I can close this if it's a dup but my Google-fu didn't find a satisfactory answer. In the middle of the floor of some older automatic transmission sedans, there is a bump (my old 4 dr 2005 Accord, 4 dr 1984 Volvo DL, 4 dr 2000 Saturn LS1). I'm not seeing this same bump in newer sedans (2016 Civic, 2009 Civic). I think all the cars I listed are FWD so that bump can't be for RWD. What is the bump for? Thanks in advance.
The hump provides longitudinal rigidity in the unibody. The fact that it also provides a place to route the exhaust is a bonus.

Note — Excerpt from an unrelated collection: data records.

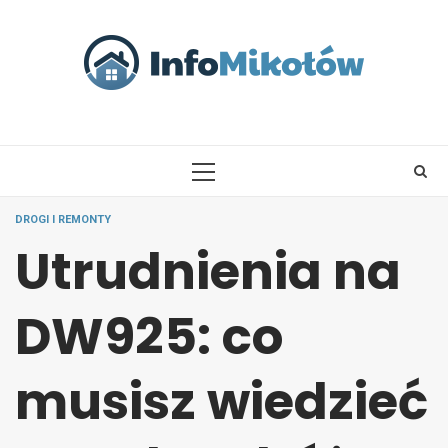
Skip
to
content
PRIMARY
MENU
DROGI I REMONTY
Utrudnienia na
DW925: co
musisz wiedzieć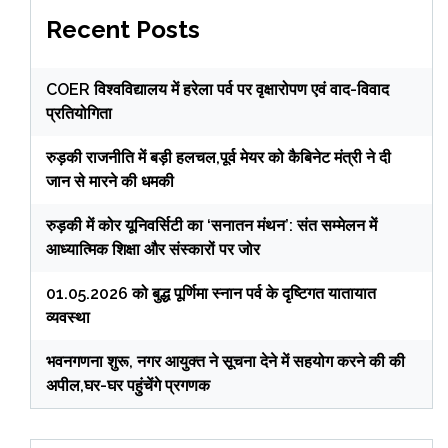
Recent Posts
COER विश्वविद्यालय में हरेला पर्व पर वृक्षारोपण एवं वाद-विवाद
प्रतियोगिता
रुड़की राजनीति में बड़ी हलचल,पूर्व मेयर को कैबिनेट मंत्री ने दी
जान से मारने की धमकी
रुड़की में कोर यूनिवर्सिटी का ‘सनातन मंथन’: संत सम्मेलन में
आध्यात्मिक शिक्षा और संस्कारों पर जोर
01.05.2026 को बुद्ध पूर्णिमा स्नान पर्व के दृष्टिगत यातायात
व्यवस्था
भवनगणना शुरू, नगर आयुक्त ने सूचना देने में सहयोग करने की की
अपील,घर-घर पहुंचेंगे प्रगणक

Notice that modern CAD-designed vehicles have much less of an obvious hump, unless they also have a roofless option (cabriolet, convertible, removable hardtop). On these vehicles the center hump is the main rigid structure in the vehicle, and is still pronounced.
Anyone can feel free to disagree with me since I'm not 100% on this, but I believe those bumps are placed into the design in order to give the exhaust system a little more breathing room.

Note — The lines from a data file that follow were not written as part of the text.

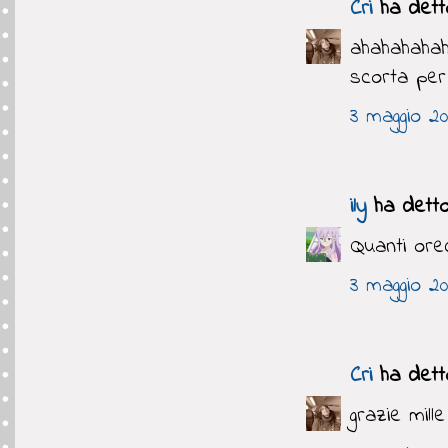
Cri
ha detto
ahahahahaha
scorta per
3 maggio 20
ily
ha detto.
Quanti orecc
3 maggio 20
Cri
ha detto
grazie mille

Note the hump in the actual body of the car above the exhaust here. This is to aid in keeping unwanted heat away from the passenger area of the car while the heat shield provides an extra layer of protection on top of the physical space around the pipe.
I don't think the hump is there just for the exhaust, although as was pointed out in the comment it adds ground clearance which is a nice thing. The "transmission hump" (in honor of rear wheel drive cars) also adds structural strength – essentially a beam running down the center of the car.
I suspect that if it wasn't needed (or at least very useful) for structural reasons it wouldn't be there. Back when the hump was used for the transmission and drive shaft the exhaust managed for find its way to the back of the car without the hump…
The early SAABs didn't have a hump and it made for a much more comfortable interior (IMHO) especially in the rear seat.